Wenn ein Vater zuerst die eigene Haut rettet

Als größte Gefahr seine Familie bedroht, ergreift der Vater panisch die Flucht und verliert damit seine Selbstachtung. Der Film "Höhere Gewalt" ist ein beklemmendes Drama um die Macht der Natur und den Kampf der Geschlechter.

"Höhere Gewalt" im Kino: Beinahe Naturkatastrophe zerstört Familie
Foto: dpa, ImY bsc

Schneeraupen präparieren nachts unermüdlich die Berge in den französischen Alpen, junge wohlsituierte Familien aus schicken, aber anonymen Appartementhäusern fahren auf Liften durch Tunnel zu den Pisten. Diese Bilder zeigen, wie der Mensch versucht, die Natur zu bezwingen. Wenn diese Natur aber ihre Wucht ausspielt und beim Menschen Ur-Instinkte wie Flucht und Panik auslöst, wird klar, wer der Stärkere ist. Ruben Östlund spielt in seinem Film "Höhere Gewalt" mit diesem ungleichen Machtkampf und demontiert zugleich den Mythos des starken Geschlechts.

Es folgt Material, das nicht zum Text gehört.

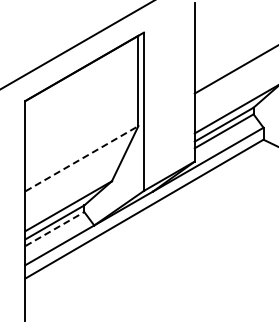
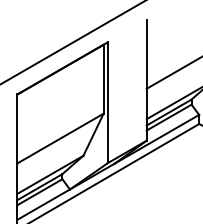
line: (82, 158) -> (60, 138), dashed -> solid
line: (54, 229) -> (39, 192), dashed -> solid

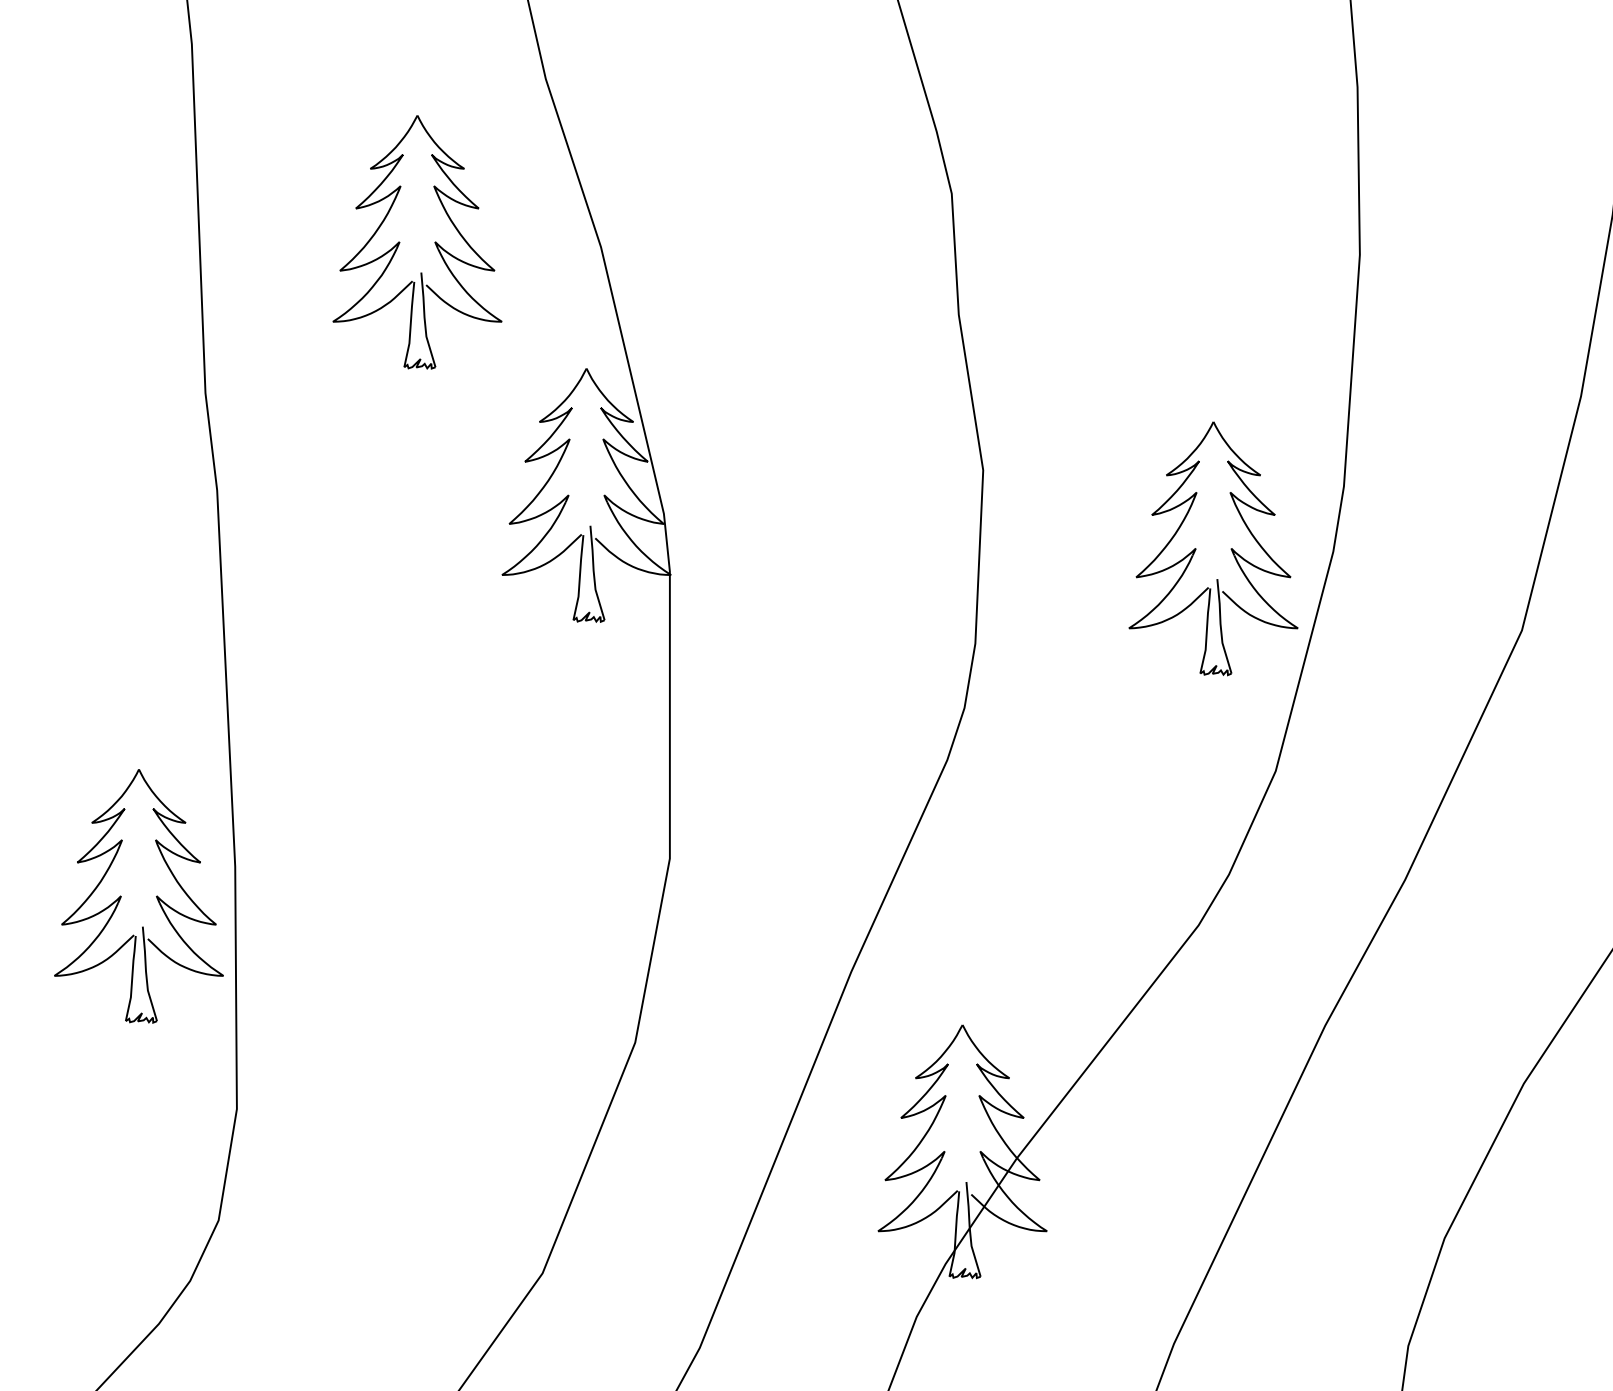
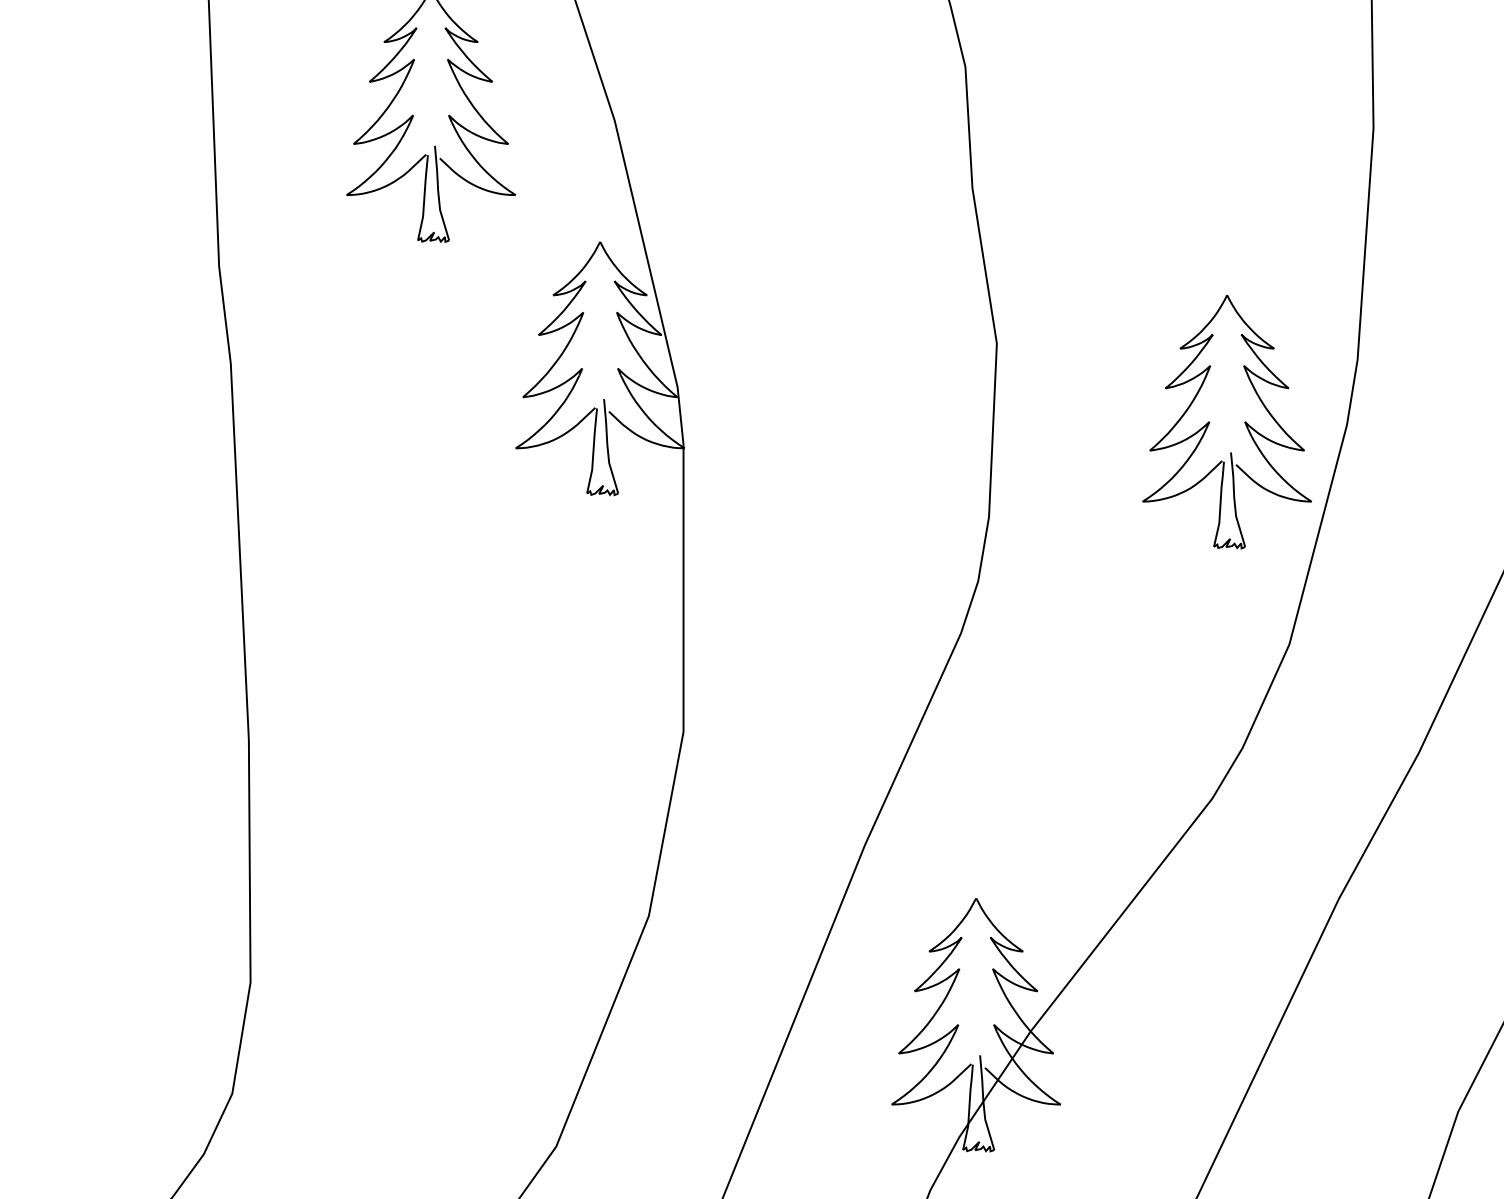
part: (121, 896) -> (135, 769), removed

Ebba (Lisa Loven Kongsli) und Tomas (Johannes Bah Kuhnke) wollen ein paar Tage mit ihren beiden Kindern beim Skifahren ausspannen. Als die Eltern mit ihren Kindern auf einer Panoramaterrasse zu Mittag essen und eine Lawine nur knapp an ihnen vorbei ins Tal donnert, nimmt das Unheil seinen Lauf. Denn während sich Ebba schützend über die Kinder wirft, ergreift Tomas panisch die Flucht. Die Naturkatastrophe bleibt zwar aus, die Familie bleibt unversehrt, doch das Vertrauen zwischen Ebba und Tomas ist zerstört. Und der verunsicherte Vater streitet jegliches Versagen ab. Der schwedische Regisseur und Drehbuchautor Östlund inszeniert starke Bilder. Er nimmt die Alpen als überwältigende Kulisse, nutzt Farben und Einstellungen, die ins Surreale reichen und das suggerieren: Der Mensch bewegt sich in der Natur wie ein Fremdkörper, trotz moderner Architektur und Technik, mit der er sie sich zu eigen machen will. Ohne Erfolg. Es ist die Natur, die den Menschen dominiert.